**Required action:**
Lines of the data that contain the word "would" are the ones to copy.

**Supplied data:**

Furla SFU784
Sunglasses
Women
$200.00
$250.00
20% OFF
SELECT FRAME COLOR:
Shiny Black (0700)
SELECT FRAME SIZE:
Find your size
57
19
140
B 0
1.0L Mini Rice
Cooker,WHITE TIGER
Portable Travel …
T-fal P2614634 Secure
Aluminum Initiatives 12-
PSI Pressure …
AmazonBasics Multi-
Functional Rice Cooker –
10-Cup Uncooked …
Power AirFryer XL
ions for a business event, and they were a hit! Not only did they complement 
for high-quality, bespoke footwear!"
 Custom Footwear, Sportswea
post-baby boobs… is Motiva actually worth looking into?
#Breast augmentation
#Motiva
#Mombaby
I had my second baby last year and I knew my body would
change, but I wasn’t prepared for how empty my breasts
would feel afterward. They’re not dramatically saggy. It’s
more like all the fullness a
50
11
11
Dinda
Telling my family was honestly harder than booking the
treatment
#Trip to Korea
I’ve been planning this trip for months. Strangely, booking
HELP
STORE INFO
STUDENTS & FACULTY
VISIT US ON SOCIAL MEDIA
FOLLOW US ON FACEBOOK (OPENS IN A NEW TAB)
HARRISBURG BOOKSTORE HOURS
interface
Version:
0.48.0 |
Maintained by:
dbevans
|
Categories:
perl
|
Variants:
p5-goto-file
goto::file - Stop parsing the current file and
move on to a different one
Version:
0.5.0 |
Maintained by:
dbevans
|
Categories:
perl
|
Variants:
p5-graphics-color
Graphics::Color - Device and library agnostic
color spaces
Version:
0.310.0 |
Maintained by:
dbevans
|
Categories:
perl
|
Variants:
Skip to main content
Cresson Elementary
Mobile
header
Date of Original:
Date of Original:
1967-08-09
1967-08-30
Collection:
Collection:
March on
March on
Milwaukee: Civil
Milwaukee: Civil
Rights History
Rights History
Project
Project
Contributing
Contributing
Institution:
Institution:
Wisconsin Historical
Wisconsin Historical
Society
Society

**Expected output:**
I had my second baby last year and I knew my body would
would feel afterward. They’re not dramatically saggy. It’s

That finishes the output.